EXERCISE DATA
----
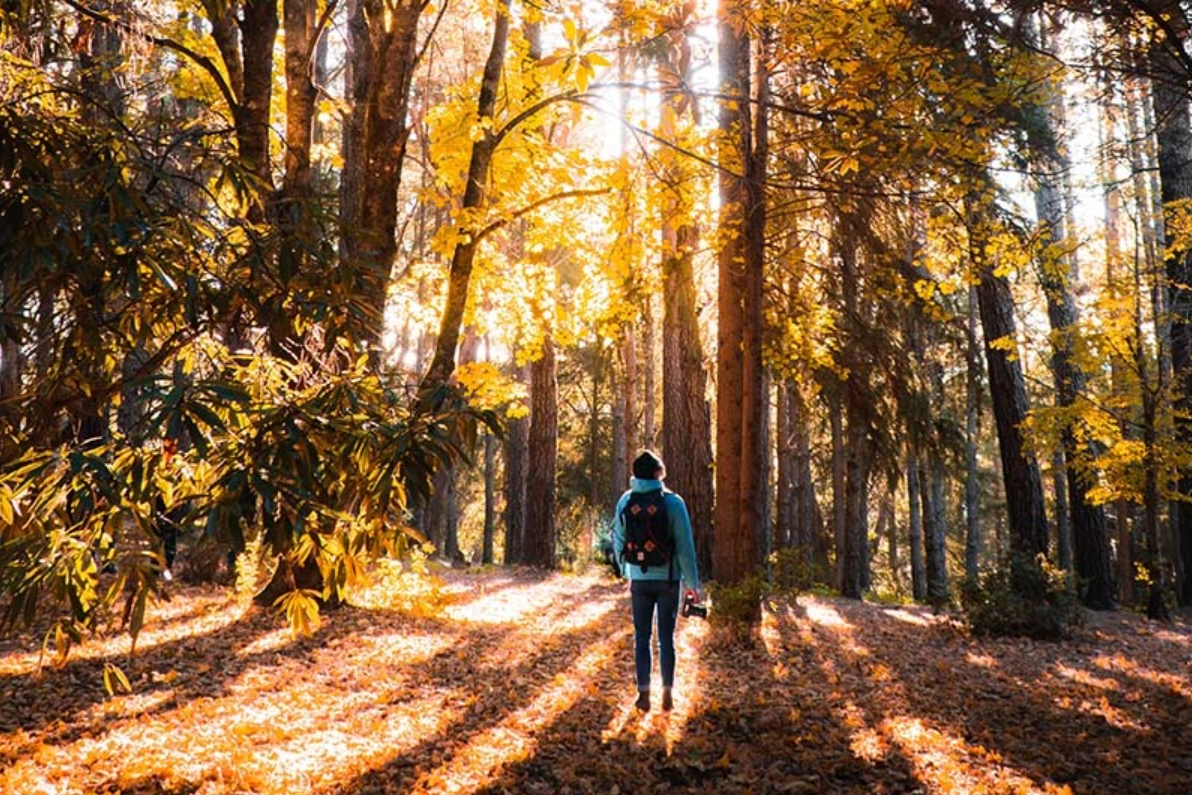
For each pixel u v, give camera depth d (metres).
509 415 10.81
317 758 4.83
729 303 10.80
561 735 5.49
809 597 15.71
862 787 4.89
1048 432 13.94
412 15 8.59
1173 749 5.96
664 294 14.30
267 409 2.32
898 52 6.05
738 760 5.19
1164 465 13.48
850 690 7.18
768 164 10.39
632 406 21.20
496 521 40.38
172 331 2.70
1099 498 14.23
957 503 35.75
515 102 9.55
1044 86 6.98
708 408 17.78
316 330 2.92
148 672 6.21
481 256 10.54
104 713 5.29
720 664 8.02
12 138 2.21
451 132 9.40
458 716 5.84
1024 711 6.89
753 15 6.49
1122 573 22.88
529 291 10.86
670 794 4.68
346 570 2.66
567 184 9.20
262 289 2.64
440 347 9.06
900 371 14.52
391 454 2.42
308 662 6.93
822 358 13.62
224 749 4.82
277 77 10.12
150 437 2.04
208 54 8.98
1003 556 11.93
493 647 8.27
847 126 6.27
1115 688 7.98
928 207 7.32
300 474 2.24
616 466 24.64
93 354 2.52
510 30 9.46
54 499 2.15
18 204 2.11
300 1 8.08
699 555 17.34
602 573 18.06
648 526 5.96
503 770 4.82
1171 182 14.56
----
WHAT THE EXERCISE ASKS
Transcribe the records above exactly, omitting every picture they contain.

FINAL ANSWER
For each pixel u v, give camera depth d (metres).
509 415 10.81
317 758 4.83
729 303 10.80
561 735 5.49
809 597 15.71
862 787 4.89
1048 432 13.94
412 15 8.59
1173 749 5.96
664 294 14.30
267 409 2.32
898 52 6.05
738 760 5.19
1164 465 13.48
850 690 7.18
768 164 10.39
632 406 21.20
496 521 40.38
172 331 2.70
1099 498 14.23
957 503 35.75
515 102 9.55
1044 86 6.98
708 408 17.78
316 330 2.92
148 672 6.21
481 256 10.54
104 713 5.29
720 664 8.02
12 138 2.21
451 132 9.40
458 716 5.84
1024 711 6.89
753 15 6.49
1122 573 22.88
529 291 10.86
670 794 4.68
346 570 2.66
567 184 9.20
262 289 2.64
440 347 9.06
900 371 14.52
391 454 2.42
308 662 6.93
822 358 13.62
224 749 4.82
277 77 10.12
150 437 2.04
208 54 8.98
1003 556 11.93
493 647 8.27
847 126 6.27
1115 688 7.98
928 207 7.32
300 474 2.24
616 466 24.64
93 354 2.52
510 30 9.46
54 499 2.15
18 204 2.11
300 1 8.08
699 555 17.34
602 573 18.06
648 526 5.96
503 770 4.82
1171 182 14.56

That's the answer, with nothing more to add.